■ Task instructions ■
- 1) Summarize the article on the Bilu movement below in two sentences.
- 2) List every name by which the article on the Bilu movement below says the movement itself was known.
- 3) Carry on the article on the Bilu movement below, starting after its last sentence.

■ Text provided ■
___

Bilu (ביל״ו; also Palestine Pioneers) was a Jewish movement of the late 19th century, fueled predominantly by the immigration of Russian Jews, whose goal was the agricultural settlement of the Land of Israel. Its members were known as Bilu'im, and the movement sought to inspire Jews to migrate to Ottoman Palestine. The Bilu'im rejected progressive notions such as Emancipation and assimilation as viable options for Jewish survival. The movement collapsed as a result of the challenging farming conditions in Palestine and a lack of funding to sustain the settlers.

==Etymology==
Originally the movement was called Davio, an acronym of the Hebrew words from the Book of Exodus: "Speak unto the children of Israel that they will go forward." The movement's name was later changed by its founder, Israel Belkind, to "Bilu", which is an acronym based on a verse from the Book of Isaiah (2:5) "בית יעקב לכו ונלכה" Beit Ya'akov Lekhu Venelkha ("House of Jacob, let us go [up]").

___

■ Study material ■
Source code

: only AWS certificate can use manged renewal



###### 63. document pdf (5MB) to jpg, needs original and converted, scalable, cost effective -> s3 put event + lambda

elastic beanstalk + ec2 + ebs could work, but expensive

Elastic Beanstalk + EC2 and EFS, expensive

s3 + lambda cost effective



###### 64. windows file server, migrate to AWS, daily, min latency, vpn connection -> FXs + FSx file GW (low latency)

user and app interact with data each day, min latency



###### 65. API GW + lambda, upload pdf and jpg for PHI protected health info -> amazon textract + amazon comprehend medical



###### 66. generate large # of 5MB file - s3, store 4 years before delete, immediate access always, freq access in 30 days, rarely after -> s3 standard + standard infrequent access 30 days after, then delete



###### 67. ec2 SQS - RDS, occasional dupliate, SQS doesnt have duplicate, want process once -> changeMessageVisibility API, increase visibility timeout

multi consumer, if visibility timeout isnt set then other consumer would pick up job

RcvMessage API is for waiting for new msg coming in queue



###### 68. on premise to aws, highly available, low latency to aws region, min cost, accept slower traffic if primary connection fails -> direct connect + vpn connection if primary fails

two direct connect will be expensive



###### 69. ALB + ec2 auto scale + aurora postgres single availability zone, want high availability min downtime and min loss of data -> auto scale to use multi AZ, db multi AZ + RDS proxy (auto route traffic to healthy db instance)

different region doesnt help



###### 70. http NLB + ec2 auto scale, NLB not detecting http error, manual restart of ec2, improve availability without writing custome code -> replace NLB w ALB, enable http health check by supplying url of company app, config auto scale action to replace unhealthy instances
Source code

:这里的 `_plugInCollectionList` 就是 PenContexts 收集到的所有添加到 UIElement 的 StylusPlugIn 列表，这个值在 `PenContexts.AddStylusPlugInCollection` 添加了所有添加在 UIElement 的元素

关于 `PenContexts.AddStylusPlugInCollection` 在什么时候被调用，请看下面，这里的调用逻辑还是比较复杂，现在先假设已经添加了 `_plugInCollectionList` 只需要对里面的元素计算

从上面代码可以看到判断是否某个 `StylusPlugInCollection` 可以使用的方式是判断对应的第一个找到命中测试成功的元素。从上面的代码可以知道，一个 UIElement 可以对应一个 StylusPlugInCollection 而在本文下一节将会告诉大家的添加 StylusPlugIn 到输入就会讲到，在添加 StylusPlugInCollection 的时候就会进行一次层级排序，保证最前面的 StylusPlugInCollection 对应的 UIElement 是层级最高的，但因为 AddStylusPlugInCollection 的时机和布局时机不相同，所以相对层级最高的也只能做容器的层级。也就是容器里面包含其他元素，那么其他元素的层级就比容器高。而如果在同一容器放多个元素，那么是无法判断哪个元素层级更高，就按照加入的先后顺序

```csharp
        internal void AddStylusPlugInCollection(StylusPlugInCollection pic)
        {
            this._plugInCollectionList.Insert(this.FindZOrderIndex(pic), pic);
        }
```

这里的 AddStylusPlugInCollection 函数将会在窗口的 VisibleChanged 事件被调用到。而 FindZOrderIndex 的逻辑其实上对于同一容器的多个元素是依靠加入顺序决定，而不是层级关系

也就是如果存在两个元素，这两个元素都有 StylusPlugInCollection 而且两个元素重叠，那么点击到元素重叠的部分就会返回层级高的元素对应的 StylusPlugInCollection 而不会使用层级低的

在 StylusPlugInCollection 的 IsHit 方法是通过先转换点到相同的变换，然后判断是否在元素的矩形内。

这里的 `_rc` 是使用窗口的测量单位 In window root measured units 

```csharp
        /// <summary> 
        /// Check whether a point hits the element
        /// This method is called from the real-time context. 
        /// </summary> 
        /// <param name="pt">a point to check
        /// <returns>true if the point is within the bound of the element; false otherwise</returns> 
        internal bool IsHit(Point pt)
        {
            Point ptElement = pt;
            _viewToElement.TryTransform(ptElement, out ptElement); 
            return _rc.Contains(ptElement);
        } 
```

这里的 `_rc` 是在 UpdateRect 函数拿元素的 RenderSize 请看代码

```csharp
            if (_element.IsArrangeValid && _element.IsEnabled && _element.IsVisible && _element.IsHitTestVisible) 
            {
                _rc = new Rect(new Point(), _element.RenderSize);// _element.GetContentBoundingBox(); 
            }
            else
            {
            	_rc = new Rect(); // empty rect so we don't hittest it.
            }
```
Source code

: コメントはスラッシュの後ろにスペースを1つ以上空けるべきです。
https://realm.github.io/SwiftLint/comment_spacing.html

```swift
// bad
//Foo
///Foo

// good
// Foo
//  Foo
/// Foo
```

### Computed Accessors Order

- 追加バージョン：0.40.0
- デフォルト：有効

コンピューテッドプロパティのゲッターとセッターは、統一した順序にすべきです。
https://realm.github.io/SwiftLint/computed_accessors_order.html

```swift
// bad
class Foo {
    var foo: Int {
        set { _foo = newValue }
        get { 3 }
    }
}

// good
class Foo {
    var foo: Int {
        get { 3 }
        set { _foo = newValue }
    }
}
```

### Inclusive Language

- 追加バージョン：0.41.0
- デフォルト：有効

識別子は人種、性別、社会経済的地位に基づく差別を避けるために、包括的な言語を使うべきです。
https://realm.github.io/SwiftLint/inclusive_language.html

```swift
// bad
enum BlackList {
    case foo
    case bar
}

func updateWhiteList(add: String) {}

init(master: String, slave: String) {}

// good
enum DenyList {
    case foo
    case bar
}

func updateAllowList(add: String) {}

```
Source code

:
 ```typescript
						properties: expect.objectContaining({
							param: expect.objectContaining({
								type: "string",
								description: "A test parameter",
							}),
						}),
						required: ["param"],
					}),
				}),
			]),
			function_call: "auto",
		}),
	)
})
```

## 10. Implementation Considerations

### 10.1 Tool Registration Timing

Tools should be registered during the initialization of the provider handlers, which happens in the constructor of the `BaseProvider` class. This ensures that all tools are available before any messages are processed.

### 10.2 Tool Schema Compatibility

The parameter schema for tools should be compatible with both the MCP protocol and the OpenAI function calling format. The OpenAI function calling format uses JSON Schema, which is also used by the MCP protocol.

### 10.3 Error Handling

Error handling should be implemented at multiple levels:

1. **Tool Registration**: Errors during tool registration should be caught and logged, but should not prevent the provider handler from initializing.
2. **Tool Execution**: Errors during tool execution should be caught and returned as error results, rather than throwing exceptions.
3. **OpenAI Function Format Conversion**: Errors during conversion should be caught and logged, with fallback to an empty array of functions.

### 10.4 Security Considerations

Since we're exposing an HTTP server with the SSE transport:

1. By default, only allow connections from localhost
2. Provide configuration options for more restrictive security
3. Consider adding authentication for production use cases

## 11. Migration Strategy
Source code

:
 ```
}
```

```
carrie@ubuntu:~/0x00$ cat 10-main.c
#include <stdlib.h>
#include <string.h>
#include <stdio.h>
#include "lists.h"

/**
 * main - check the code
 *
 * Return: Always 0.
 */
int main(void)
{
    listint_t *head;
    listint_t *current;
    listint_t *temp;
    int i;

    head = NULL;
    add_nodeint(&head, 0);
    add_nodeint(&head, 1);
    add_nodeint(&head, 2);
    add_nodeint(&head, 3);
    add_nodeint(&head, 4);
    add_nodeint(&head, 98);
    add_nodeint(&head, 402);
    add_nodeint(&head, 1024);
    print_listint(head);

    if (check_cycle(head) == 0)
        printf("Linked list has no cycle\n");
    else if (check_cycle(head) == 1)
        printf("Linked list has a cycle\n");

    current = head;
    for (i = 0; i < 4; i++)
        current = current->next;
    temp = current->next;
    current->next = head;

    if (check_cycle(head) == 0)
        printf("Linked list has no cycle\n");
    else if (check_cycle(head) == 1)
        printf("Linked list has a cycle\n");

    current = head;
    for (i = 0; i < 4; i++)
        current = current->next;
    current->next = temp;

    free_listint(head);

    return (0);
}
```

___

■ Responses by task ■
- 1) Bilu, also called Palestine Pioneers, was a late 19th-century Jewish movement, fueled mainly by the immigration of Russian Jews, that sought the agricultural settlement of the Land of Israel and urged Jews to migrate to Ottoman Palestine. Its members rejected Emancipation and assimilation as options for Jewish survival, and the movement collapsed because of hard farming conditions and a lack of funding for the settlers.

- 2) Bilu, Palestine Pioneers, Davio

- 3)
==History==

=== Formation ===
The wave of pogroms in 1881–1884, known as "Southern Storms", in conjunction with Tsar Alexander III of Russia's antisemitic May Laws of 1882 prompted mass emigration of Jews from the Russian Empire. The Jews in Russia had originally hoped to move out of the Pale of Settlement (the territory that they were confined to by the authorities), but their hopes were dashed by a proposition from the Russian government for the Jews to move out of Russia entirely. Thus many Jews left; many went to North America, and a smaller group went to Palestine.

On 6 July 1882, the first group of Bilu pioneers emigrated from Russia and arrived in Ottoman Palestine. The group consisted of fourteen university students from Kharkiv led by Israel Belkind, who was later a prominent writer and historian.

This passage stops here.